Larkin straightened and squeezed her dad’s shoulders. “So you want to help me and Beckett?”

“Beckett, huh?” His wet eyes waggled with mischief.

Her grin was too wide.

“Wow. That’s a new look.”

“It’s a new feeling too.”

“You know … ah.” Douglas—her dad—reclined onto the bed, covering his side with his hand.

She schooled her features, careful not to show too much concern. He was on the mend, and she knew there would be pain, but he’d already shown such progress in just a few days. “I know …”

“I was loopy and close to passing out, but I saw the way he moved. I don’t know exactly what he is, but I have an idea. There’s not going to be anything easy about a relationship with him.”

“Dou—Dad.” She winked. “I know what he is. Better than that, I know who he is. It’s not going to be easy, but when it comes to men, I’ve had easy. I’m ready for a challenge.”

“I read your speech in the paper. Now, Beckett.” He cupped her cheek and smiled. “You’ve gone and grown up before my eyes.”

“It was bound to happen.” Larkin held his hand to her face until he let it fall away.

“What do you lovebirds need my help with?” He gestured to the hospital bed.

“The doctor plans to release you tomorrow. We need your brain, not your brawn to catch a bad guy.”

Her dad’s gaze narrowed to an angry slit. “Another one?”

“Bronson Beauregard.”

“I knew that kid was bad news,” he growled.

“Could’ve told me.” She smacked his foot, knowing it wouldn’t hurt through the sheets.

“Pfft, you wouldn’t have listened.”

“True.” Larkin rolled her eyes at herself.

A knock sounded on the door. Douglas’s gaze slid to the nightstand beside his bed instead of the door.

“Don’t tell me you have a gun in there,” she whisper-screamed.

“Okay, I won’t tell you Beckett put my gun in there.”

“You two.” Her heart pounded.
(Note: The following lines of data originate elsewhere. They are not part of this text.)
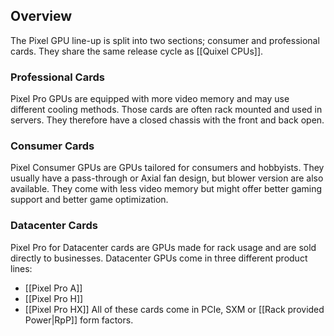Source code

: ## Overview
The Pixel GPU line-up is split into two sections; consumer and professional cards. They share the same release cycle as [[Quixel CPUs]].

### Professional Cards
Pixel Pro GPUs are equipped with more video memory and may use different cooling methods. Those cards are often rack mounted and used in servers. They therefore have a closed chassis with the front and back open.

### Consumer Cards
Pixel Consumer GPUs are GPUs tailored for consumers and hobbyists. They usually have a pass-through or Axial fan design, but blower version are also available. They come with less video memory but might offer better gaming support and better game optimization.

### Datacenter Cards
Pixel Pro for Datacenter cards are GPUs made for rack usage and are sold directly to businesses. Datacenter GPUs come in three different product lines:
- [[Pixel Pro A]]
- [[Pixel Pro H]]
- [[Pixel Pro HX]]
All of these cards come in PCIe, SXM or [[Rack provided Power|RpP]] form factors.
They were going to be the end of her. She shifted toward the door. “Come in.”

Speak of the devil and he shall appear.

“Room service.” Beckett opened the door with a sack in one hand and a tray of drinks in the other.

“Hot damn.” Douglas clapped his hands and waved the man she loved inside. “Tell me about Beauregard and what you need from me. Oh, and give me one of whatever’s in that bag. It smells like real food.”

“Yes, sir.” Beckett strolled in, closing the door firmly behind him. He planted a kiss square on Larkin’s lips, handed Douglas the bag, dragged a chair close to the bed and sat with a smile on his face and a devilish glint in his eyes.